Immunolocalization of ESPIN and ACTIN in P42 mouse testes. Coimmunofluorescence of ESPIN (red) and ACTIN (green) in testes sections from wild-type (A–D), Dmrt1^−/− (E–H), and Dmrt1^−/−;tg (I–L) mice. Shown are individual panels for ESPIN (A, E, and I) and ACTIN (B, F, and J) staining, their merged (C, G, and K) images, and enlarged merged images of areas denoted by boxes (D, H, and L). Arrowhead in A and asterisk in A and I show basal and apical ES, respectively. Arrowhead in D and arrow in D and L show colocalization of ESPIN and ACTIN at the basal and apical ES, respectively.

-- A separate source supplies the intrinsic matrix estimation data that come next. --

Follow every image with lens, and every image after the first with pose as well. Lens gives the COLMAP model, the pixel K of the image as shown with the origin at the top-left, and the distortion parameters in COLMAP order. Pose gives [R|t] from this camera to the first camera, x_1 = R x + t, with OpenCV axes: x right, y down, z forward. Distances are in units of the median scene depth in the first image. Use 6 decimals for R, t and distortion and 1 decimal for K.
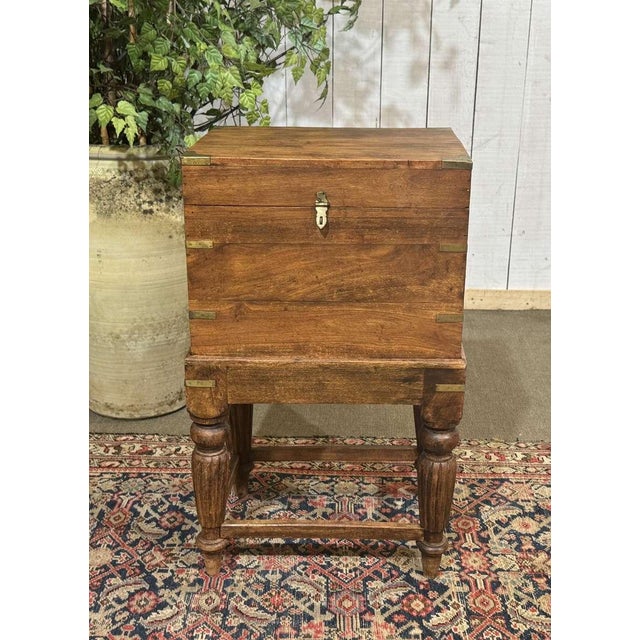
lens RADIAL K [[898.5, 0, 358.4], [0, 898.5, 294.0], [0, 0, 1]] dist [0.110581, 0.000000]
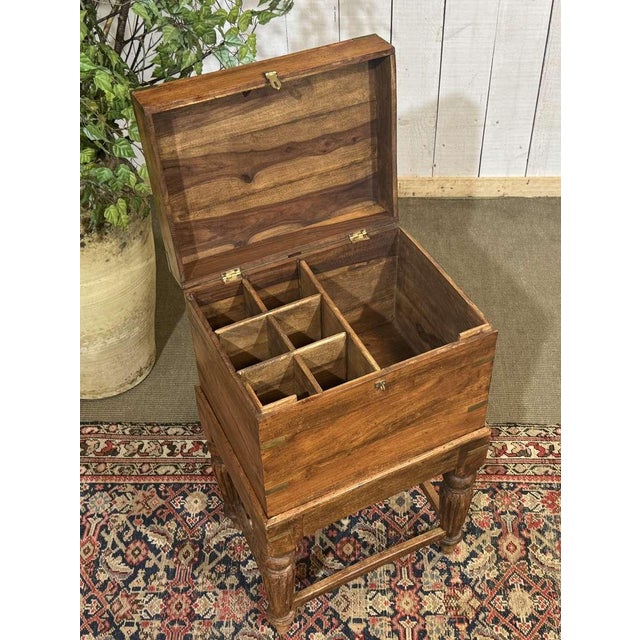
lens RADIAL K [[898.5, 0, 364.5], [0, 898.5, 307.1], [0, 0, 1]] dist [0.110581, 0.000000]
pose [[0.999941, -0.010694, -0.001777, 0.081890], [0.010477, 0.911248, 0.411726, -0.509681], [-0.002783, -0.411720, 0.911306, 0.122034]]
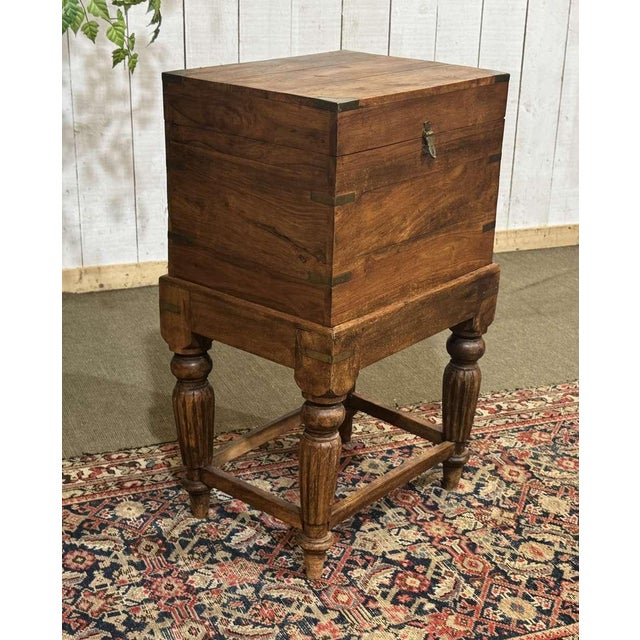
lens RADIAL K [[1110.8, 0, 351.2], [0, 1110.8, 316.9], [0, 0, 1]] dist [0.135388, 0.000000]
pose [[0.912702, -0.124247, 0.389280, -0.372592], [0.108869, 0.992157, 0.061414, -0.000912], [-0.393857, -0.013672, 0.919070, -0.012279]]
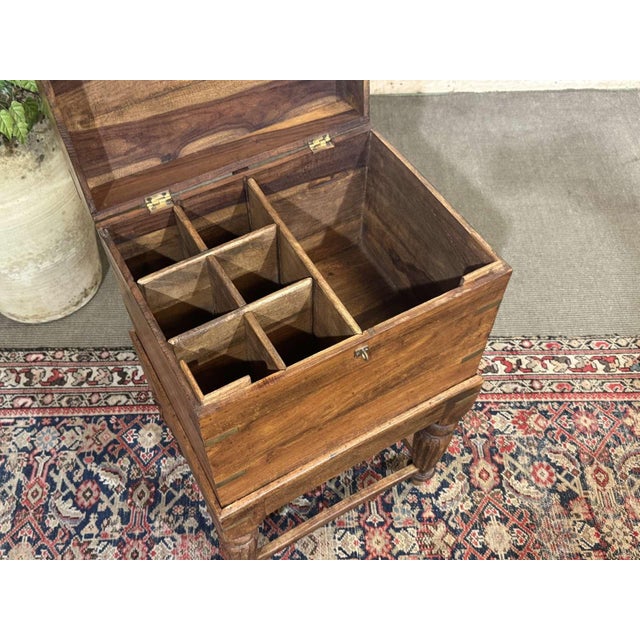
lens RADIAL K [[683.5, 0, 318.0], [0, 683.5, 321.1], [0, 0, 1]] dist [0.064279, 0.000000]
pose [[0.999128, -0.039306, 0.014112, 0.057141], [0.023999, 0.816926, 0.576242, -0.386269], [-0.034178, -0.575401, 0.817157, 0.494602]]
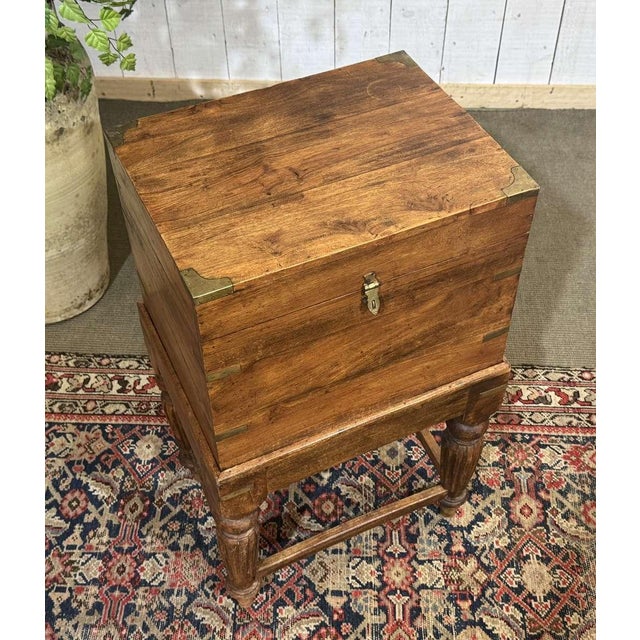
lens RADIAL K [[898.5, 0, 340.3], [0, 898.5, 318.2], [0, 0, 1]] dist [0.110581, 0.000000]
pose [[0.999590, 0.011807, -0.026071, 0.091320], [0.001606, 0.886361, 0.462992, -0.368354], [0.028575, -0.462844, 0.885979, 0.299642]]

Final magnification of all panels except for magnified inserts was ×200.

FIG. 8

Immunolocalization of NECTIN-2 in P42 mouse testes. Immunofluorescence of NECTIN-2 (red) and DAPI stain (blue) in testes sections from wild-type (A), Dmrt1^−/− (B), and Dmrt1^−/−;tg (C) mice. D–F show enlarged images of the areas denoted by boxes in A–C. Arrowhead and asterisk in D show basal and apical ES, respectively. Arrowhead in F shows ES in the adluminal compartment of the seminiferous tubule. Final magnification of all panels except for magnified inserts was ×200.